Task requirements =>
(a) In the passage on compressing aircraft turnaround time, what threshold value applies to the stairs/jet-bridge tasks B and F?
(b) Extend the passage on compressing aircraft turnaround time by writing what follows its final sentence.

Extract =>
Formally, the project time satisfies $T\left(t\right)={\mathrm{m}\mathrm{a}\mathrm{x}}_{i}E{F}_i\left(t\right)$ under the feasible set $\mathcal{F}=\{t:t_{C,i}\le t_i\le t_{N,i} \wedge \mathrm{precedence} \mathrm{a}\mathrm{n}\mathrm{d} \mathrm{threshold} \mathrm{rules}\}$. The structural minimum is $T_{\mathrm{m}\mathrm{i}\mathrm{n}}={\mathrm{m}\mathrm{i}\mathrm{n}}_{t\in \mathcal{F}}T\left(t\right)$. In the present network, $T_{\mathrm{m}\mathrm{i}\mathrm{n}}=$980 s (remote) and 934 s (gate), whereas the −50% targets are $T_{50\mathrm{\%}}^{\backslash \ast }=0.5 \mathrm{a}\mathrm{n}\mathrm{d} T_0=$ 640 s and 610 s, respectively; since $T_{50\mathrm{\%}}^{\backslash \ast }<T_{\mathrm{m}\mathrm{i}\mathrm{n}}$, the target is infeasible: there is no $t\in \mathcal{F}$ with $T\left(t\right)\le T_{50\mathrm{\%}}^{\backslash \ast }$.

The gap is explained by three root causes:

• The largely serial passenger chain B–C–D–E–F–L, whose activities possess tight lower bounds $t_C$ and admit only limited overlap;
• Quantized thresholds (900 s) for stairs/jet-bridge tasks B/F, which induce discontinuous costs and accelerate the shift in crashing onto higher-marginal-cost branches;
• Insufficient structural parallelism in the critical segments, so that full crashing binds multiple $t_{C,i}$ simultaneously.

Viewed in synthesis, the numerical results in Table 3 show that the −10% target can be attained in all variants at moderate crash costs and comparatively low values of the efficiency index η, whereas the −50% target is infeasible and full-crash solutions are associated with sharply increasing η. For daytime operations at a remote stand, the linear and threshold formulations produce identical time and cost outcomes at both the −10% and full-crash settings (project completion time reduced from 1279 s to 1151 s and 980 s, respectively, with ΣΔC = EUR 85.79 and EUR 466.98, and η = 40.21 EUR/min and 93.71 EUR/min). Switching to a contact gate with jet bridge improves the final time both at −10% (1097 s, ΣΔC = EUR 87.53, η = 43.05 EUR/min) and under full crash (934 s, ΣΔC = EUR 477.79, η = 100.59 EUR/min), but at a consistently higher marginal price per minute saved. Introducing night-time surcharges while keeping the remote stand configuration leaves the attainable times unchanged (1151 s and 980 s) but increases ΣΔC to EUR 111.53 and EUR 607.07 and η to 52.28 EUR/min and 121.82 EUR/min, indicating that aggressive compression in night conditions is economically inefficient. Additional baggage resources and changes in refuelling uplift do not modify the final project time or η at the investigated compression levels, which suggests that, in the present network structure, the dominant levers for economically sustainable time reduction lie in the choice of stand and the timing of operations rather than in baggage handling or fuel volume decisions.

Given information =>

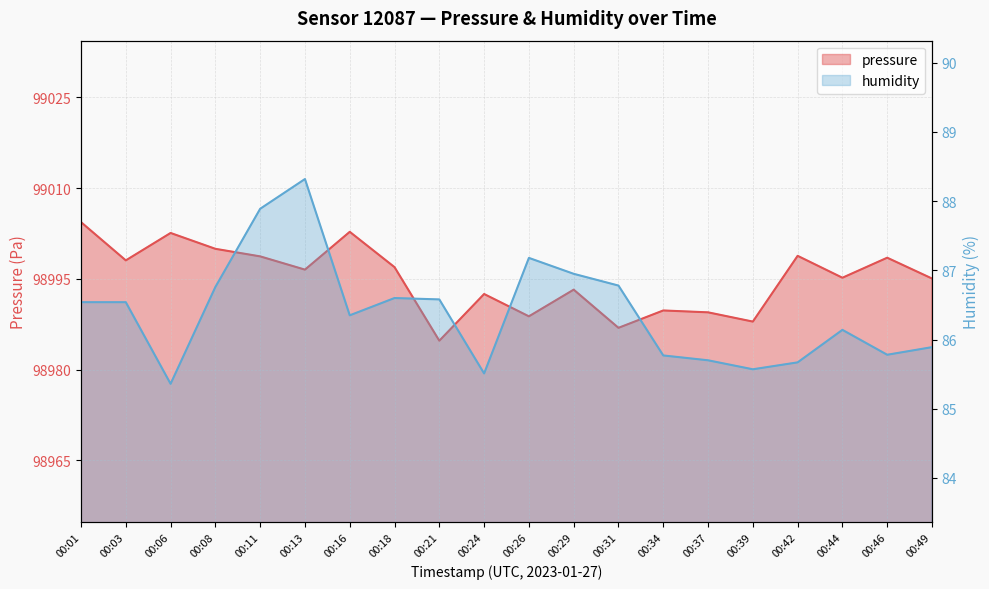

What value does the pressure series have at 00:42?

98998.8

Results for each task =>
(a) 900 s.

(b)
6. Conclusions

The interpretation of the PERT-COST results is consistent with sustainable development objectives. The gate configuration (contact stand with a passenger boarding bridge), despite a higher marginal cost at large time reductions, facilitates a reduction in Auxiliary Power Unit (APU) usage and airside vehicle movements by enabling the systematic deployment of FEGP /PCA and by lowering the need for apron buses; consequently, it mitigates environmental externalities. Night operations—represented in the model by a multiplier λ = 1.3 applied to the crashing premium—internalize the social costs of noise and emissions, which manifests as a pronounced increase in the cumulative cost ∑ΔC and in the efficiency index η (EUR per minute of reduction) for the same target time T^“\*” and minimal attainable time T_min. The empirical evidence indicates that the most productive intervention range—economically and environmentally—lies at around a 10% reduction, where the critical path still exhibits positive crashing slack and the quantized thresholds (e.g., 900 s for the stairs/jet-bridge tasks) do not trigger a sharp escalation in the marginal price of the last minute saved. To ensure full alignment with sustainability policy, operational decisions should be made within a multi-criteria framework in which, alongside ∑ΔC and η, one also reports an “environmental cost equivalent per minute of reduction” derived from the reduction in APU operating time, GSE movements, and noise exposure; in practice, this implies prioritizing gate assignments, limiting night-time crashing, electrifying the GSE fleet, and engaging a second baggage team selectively—only in scenarios where the G/H branch (Unload compartment and Load compartment) effectively governs the critical path.

The analysis also indicates that achieving a turnaround time reduction in the order of 50% would require innovations that go beyond classical time–cost crashing of the existing network. Such a target would call for structural changes to the service concept (for instance, multi-door boarding and deboarding or the use of dual passenger boarding bridges), higher levels of automation and autonomy in GSE fleets and baggage handling systems, and tighter digital integration of the stakeholders through advanced turnaround management platforms and predictive decision support tools. In parallel, redesigned apron layouts and procedures would be needed to enable the safe parallel execution of tasks that are currently mostly sequential. These developments lie outside the scope of the present model, but they point to a natural direction for future research and for airport–airline investment decisions.

The use of the PERT method is associated with a certain level of uncertainty. This uncertainty will be identifiable due to the specific nature of the process. The ground handling process is complex and dynamic, involving ground handling operators with varying levels of training and psychosomatic conditions. Standardizing work organization could be helpful. Automating activities has the potential to minimize uncertainty within the process, allowing for an increased repeatability of tasks.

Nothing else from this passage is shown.